Quiet progression means a "radical break" in the understanding of multiple sclerosis

Progression of disability independent of relapses (PIRA), sometimes referred to as "silent progression", has become a key integrating concept in the modern view of multiple sclerosis (MS).

"The observation that progression can occur without prior relapses in early relapsing-remitting multiple sclerosis (RRMS) has now been confirmed in several cohort studies and is recognized as the most common cause of progression in relapsing patients," said Bruce Cree, MD, PhD, MAS, of the University of California, San Francisco (UCSF). "This observation represents a fundamental change in our understanding of MS."

Quiet progression

In 2019, Cree and colleagues proposed the term "silent progression" to describe the accumulation of disability unrelated to inflammatory activity in MS, based on data from the UCSF EPIC prospective cohort.

The team studied patients with relapsing MS with long-term follow-up and found that relapses were associated with a temporary increase in disability over 1 year (P=0.012) but not with confirmed disability progression (P=0.551).

Furthermore, relative brain volume decreased more rapidly in patients with progressive disability compared with patients who remained stable.

The high efficacy of MS therapy against clinical attacks has made it possible to assess long-term outcomes when elements of focal disease have been suppressed, the researchers noted. This has opened the door to a fundamental change in thinking.

"Previously, the worsening of disability in the early stages of the disease was thought to be due to relapses, and only later was it thought to be hidden after significant accumulation of disability," Cree noted.

"This two-stage model is wrong," he stressed. "What we call secondary progressive MS is very likely the same process that occurs when relapsing activity is suppressed by highly effective anti-inflammatory drugs."

"In other words, secondary progressive MS is not secondary - progressive worsening of disability occurs in parallel with relapsing activity and can be detected early in the disease," Cree said.

Definition of PIRA

In 2023, researchers led by Ludwig Kappos, MD, of the University of Basel in Switzerland, proposed a harmonized definition of PIRA for general use based on a systematic review of the PIRA literature.

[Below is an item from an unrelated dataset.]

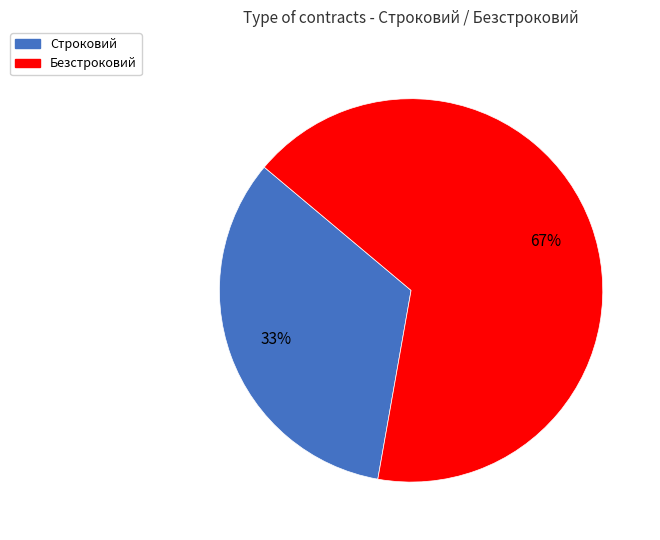

To the nearest percent, what is the combined percentage of Безстроковий and Строковий?

100%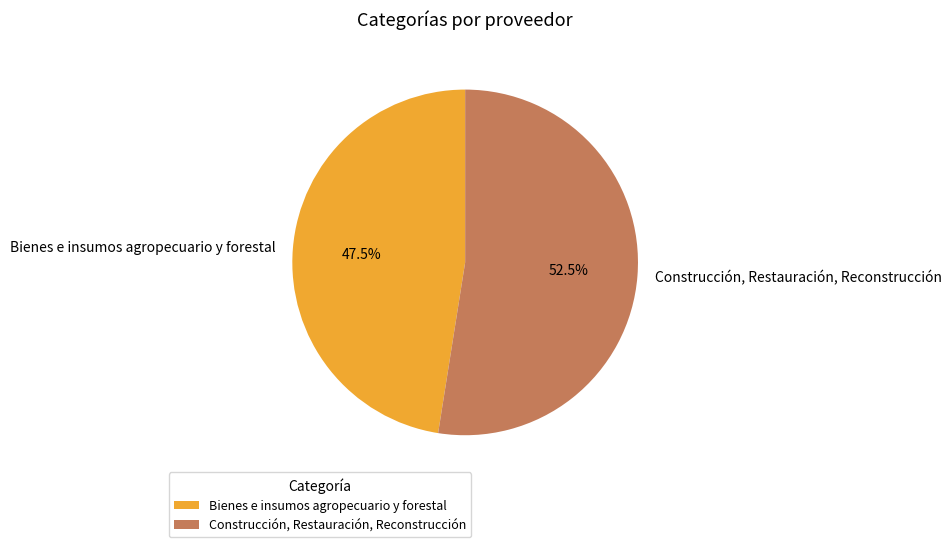

Count the number of slices in the pie.

2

"The first descriptions of PIRA were followed by numerous studies in different patient groups to better understand this new phenomenon," said co-author Jannis Müller, MD, also of the University of Basel.

"However, there was no uniform definition of PIRA, making it difficult to compare and interpret studies," he continued. "We aimed to summarize current knowledge about this phenomenon and propose uniform diagnostic criteria for identifying PIRA."

Kappos and colleagues based their criteria on a literature review of 48 studies. They estimated that PIRA occurred in approximately 5% of patients with relapsing-remitting MS each year, accounting for 50% or more of the disability accumulation in RRMS. In contrast to relapse-related impairment, the proportion of PIRA increased with age and disease duration.

The review confirmed earlier findings by Cree and others. "PIRA accounts for much of the increase in disability from the earliest stages of MS," Muller said.

"This challenges the traditional division of MS into relapsing-remitting and progressive phenotypes and supports the view that both mechanisms are present in all patients and at all stages, with overlap between the inflammatory and neurodegenerative aspects of the disease," he continued. Recognizing this phenomenon could help develop targeted and personalized therapies, he added.

Recommendations for the diagnosis of PIRA

Kappos et al recommended using a composite measure that includes upper limb function (eg, 9-hole test), gait speed (25-foot test), and cognitive testing (information processing speed measured by the Symbol-Digit Test).

Other recommendations included the use of datasets with scheduled, standardized clinical assessments at intervals of no more than 12 months and the interpretation of new or enlarging T2 lesions or gadolinium-enhancing lesions as signs of acute activity temporally related to a clinical event only if images are obtained within 90 days.

Criteria for defining or diagnosing PIRA in both relapsing-remitting and progressive MS should include a baseline reference value updated with clinical events, classification of deterioration as due to PIRA only if distinct from investigator-confirmed relapses, confirmation of demonstrable worsening of disability 6-12 months after the initial deterioration, and a requirement for sustained PIRA for 12-24 months, Kappos and colleagues added.

Conclusion

Since the introduction of the term "silent progression," PIRA has been studied from a variety of perspectives. One study found that MS patients who developed PIRA soon after their first demyelinating event were more likely to experience poor long-term disability outcomes. Another study reported that pediatric-onset MS patients developed PIRA when they were relatively young. Researchers have also suggested that serum glial fibrillary acidic protein (GFAP) may be a prognostic biomarker for PIRA, as is spinal cord atrophy.

Understanding PIRA has profound implications, Cree noted.

"If a drug can effectively prevent the onset of PIRA in relapsing MS, its use will likely prevent the onset of what we call secondary progressive MS," he said. "Clinical trials targeting PIRA as a primary endpoint have not yet been successfully conducted, but represent a new frontier for assessing therapeutic efficacy."